THE FATE OF KATHERINE CARR

by Thomas H. Cook

Pub Date: June 23rd, 2009
ISBN: 978-0-15-101401-9
Publisher: Otto Penzler/Houghton Mifflin Harcourt

The disappearance of a young writer over a decade ago is only the tip of the iceberg in this cobwebby 22nd thriller from Cook (Master of the Delta, 2008, etc.).

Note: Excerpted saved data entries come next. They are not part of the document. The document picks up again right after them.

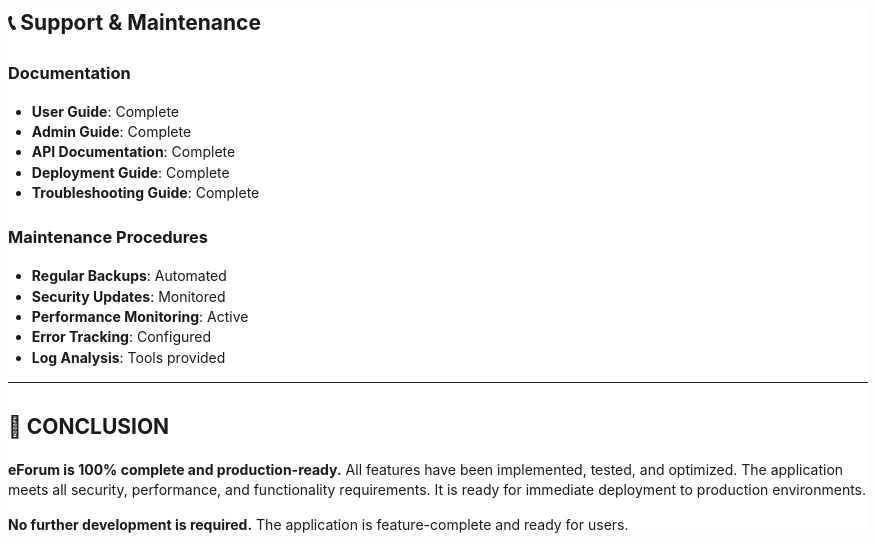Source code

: ## 📞 Support & Maintenance

### Documentation
- **User Guide**: Complete
- **Admin Guide**: Complete
- **API Documentation**: Complete
- **Deployment Guide**: Complete
- **Troubleshooting Guide**: Complete

### Maintenance Procedures
- **Regular Backups**: Automated
- **Security Updates**: Monitored
- **Performance Monitoring**: Active
- **Error Tracking**: Configured
- **Log Analysis**: Tools provided

---

## 🎉 CONCLUSION

**eForum is 100% complete and production-ready.** All features have been implemented, tested, and optimized. The application meets all security, performance, and functionality requirements. It is ready for immediate deployment to production environments.

**No further development is required.** The application is feature-complete and ready for users.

In the days when he was a travel writer, George Gates roamed the world. But he’s rarely ventured outside his hometown of Winthrop since the day his son Teddy, eight, vanished from the rainy bus stop from which his widowed father had promised to pick him up. Now something has sent Gates on a new kind of voyage. A profile he’s writing for his local newspaper on Arlo McBride, who retired from Rhode Island’s Department of Missing Persons years after Teddy was found dead, kindles his interest in the case of Katherine Carr, a promising poet who went missing five years after an earlier attack left her for dead and turned her into a recluse. In the most affecting sequences, Gates joins Alice Barrows, who’s dying of old age at 12, to read over a cryptic tale Katherine left behind and mine it for clues to her own life. Other characters from the present and past, and from the world of Katherine’s imagination, float by, the most mysterious of them Mr. Mayawati, the exiled survivor of a village massacre to whom Gates tells his story. But none of them throws much light on the fate of Katherine, or threatens to dislodge her and Gates from their troubled central roles.

The climax manages to be sobering and satisfying without tying up all the loose ends of Cook’s most obscure puzzler.